## About this task
Convert the lines of text in the following listing into a single numbered list, one line per item, with blank lines dropped. Leave the pictures out of the answer.

## Records for this exercise

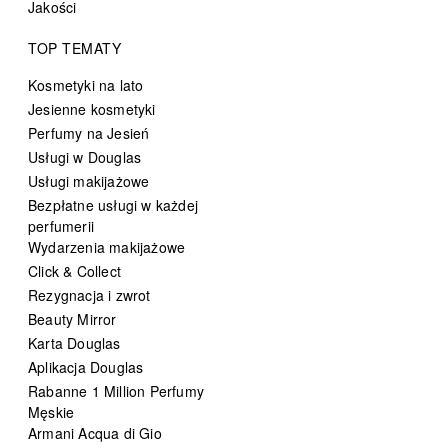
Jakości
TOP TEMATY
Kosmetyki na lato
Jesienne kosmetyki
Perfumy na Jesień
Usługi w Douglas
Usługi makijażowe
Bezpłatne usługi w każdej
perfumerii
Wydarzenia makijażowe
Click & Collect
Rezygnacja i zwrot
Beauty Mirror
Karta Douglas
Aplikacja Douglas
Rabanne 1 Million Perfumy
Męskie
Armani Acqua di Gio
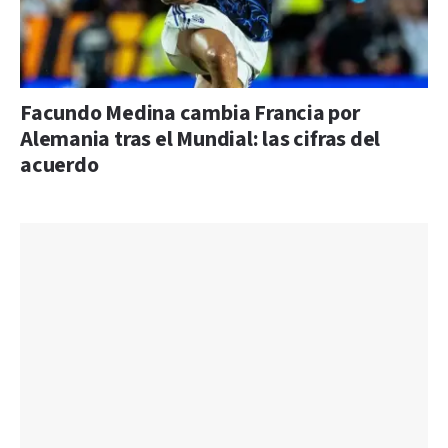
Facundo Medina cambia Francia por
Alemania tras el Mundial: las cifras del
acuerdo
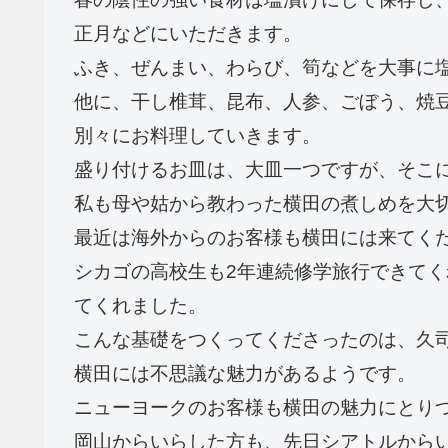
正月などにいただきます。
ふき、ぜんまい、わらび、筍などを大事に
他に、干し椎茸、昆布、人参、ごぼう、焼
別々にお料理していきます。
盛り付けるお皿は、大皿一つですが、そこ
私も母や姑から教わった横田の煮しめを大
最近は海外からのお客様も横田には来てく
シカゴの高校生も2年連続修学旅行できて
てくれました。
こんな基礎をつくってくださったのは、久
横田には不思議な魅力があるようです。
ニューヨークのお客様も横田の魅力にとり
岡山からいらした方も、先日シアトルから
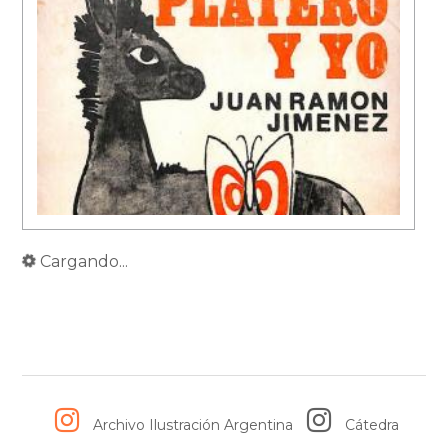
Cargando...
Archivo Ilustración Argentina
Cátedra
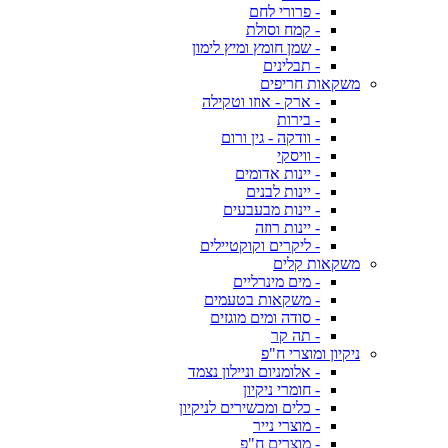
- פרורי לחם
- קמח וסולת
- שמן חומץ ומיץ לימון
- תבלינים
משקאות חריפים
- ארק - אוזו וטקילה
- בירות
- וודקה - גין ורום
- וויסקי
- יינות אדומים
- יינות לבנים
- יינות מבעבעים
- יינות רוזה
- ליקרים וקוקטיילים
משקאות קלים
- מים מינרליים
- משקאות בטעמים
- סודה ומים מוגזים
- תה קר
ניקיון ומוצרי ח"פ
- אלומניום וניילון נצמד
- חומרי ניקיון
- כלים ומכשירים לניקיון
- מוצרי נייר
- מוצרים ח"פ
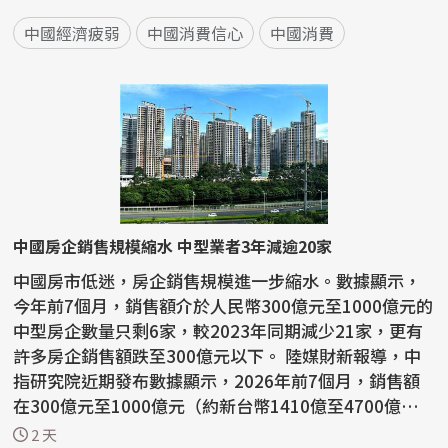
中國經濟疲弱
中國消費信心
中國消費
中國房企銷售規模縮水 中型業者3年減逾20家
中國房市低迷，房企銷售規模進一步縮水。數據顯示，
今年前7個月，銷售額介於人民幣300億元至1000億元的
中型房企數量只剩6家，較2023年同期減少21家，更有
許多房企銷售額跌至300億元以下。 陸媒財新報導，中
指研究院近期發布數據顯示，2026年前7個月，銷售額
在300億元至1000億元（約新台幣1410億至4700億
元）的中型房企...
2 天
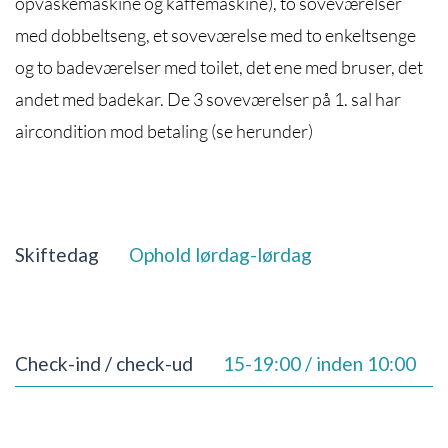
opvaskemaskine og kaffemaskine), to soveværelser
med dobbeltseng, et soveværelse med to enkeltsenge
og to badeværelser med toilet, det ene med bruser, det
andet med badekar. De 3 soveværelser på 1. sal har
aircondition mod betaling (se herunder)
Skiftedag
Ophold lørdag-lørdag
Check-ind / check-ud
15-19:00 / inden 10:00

## Task result
1. Jakości
2. TOP TEMATY
3. Kosmetyki na lato
4. Jesienne kosmetyki
5. Perfumy na Jesień
6. Usługi w Douglas
7. Usługi makijażowe
8. Bezpłatne usługi w każdej
9. perfumerii
10. Wydarzenia makijażowe
11. Click & Collect
12. Rezygnacja i zwrot
13. Beauty Mirror
14. Karta Douglas
15. Aplikacja Douglas
16. Rabanne 1 Million Perfumy
17. Męskie
18. Armani Acqua di Gio
19. Facundo Medina cambia Francia por
20. Alemania tras el Mundial: las cifras del
21. acuerdo
22. 正月などにいただきます。
23. ふき、ぜんまい、わらび、筍などを大事に
24. 他に、干し椎茸、昆布、人参、ごぼう、焼
25. 別々にお料理していきます。
26. 盛り付けるお皿は、大皿一つですが、そこ
27. 私も母や姑から教わった横田の煮しめを大
28. 最近は海外からのお客様も横田には来てく
29. シカゴの高校生も2年連続修学旅行できて
30. てくれました。
31. こんな基礎をつくってくださったのは、久
32. 横田には不思議な魅力があるようです。
33. ニューヨークのお客様も横田の魅力にとり
34. 岡山からいらした方も、先日シアトルから
35. Cargando...
36. Archivo Ilustración Argentina
37. Cátedra
38. - פרורי לחם
39. - קמח וסולת
40. - שמן חומץ ומיץ לימון
41. - תבלינים
42. משקאות חריפים
43. - ארק - אוזו וטקילה
44. - בירות
45. - וודקה - גין ורום
46. - וויסקי
47. - יינות אדומים
48. - יינות לבנים
49. - יינות מבעבעים
50. - יינות רוזה
51. - ליקרים וקוקטיילים
52. משקאות קלים
53. - מים מינרליים
54. - משקאות בטעמים
55. - סודה ומים מוגזים
56. - תה קר
57. ניקיון ומוצרי ח"פ
58. - אלומניום וניילון נצמד
59. - חומרי ניקיון
60. - כלים ומכשירים לניקיון
61. - מוצרי נייר
62. - מוצרים ח"פ
63. 中國經濟疲弱
64. 中國消費信心
65. 中國消費
66. 中國房企銷售規模縮水 中型業者3年減逾20家
67. 中國房市低迷，房企銷售規模進一步縮水。數據顯示，
68. 今年前7個月，銷售額介於人民幣300億元至1000億元的
69. 中型房企數量只剩6家，較2023年同期減少21家，更有
70. 許多房企銷售額跌至300億元以下。 陸媒財新報導，中
71. 指研究院近期發布數據顯示，2026年前7個月，銷售額
72. 在300億元至1000億元（約新台幣1410億至4700億
73. 元）的中型房企...
74. 2 天
75. opvaskemaskine og kaffemaskine), to soveværelser
76. med dobbeltseng, et soveværelse med to enkeltsenge
77. og to badeværelser med toilet, det ene med bruser, det
78. andet med badekar. De 3 soveværelser på 1. sal har
79. aircondition mod betaling (se herunder)
80. Skiftedag
81. Ophold lørdag-lørdag
82. Check-ind / check-ud
83. 15-19:00 / inden 10:00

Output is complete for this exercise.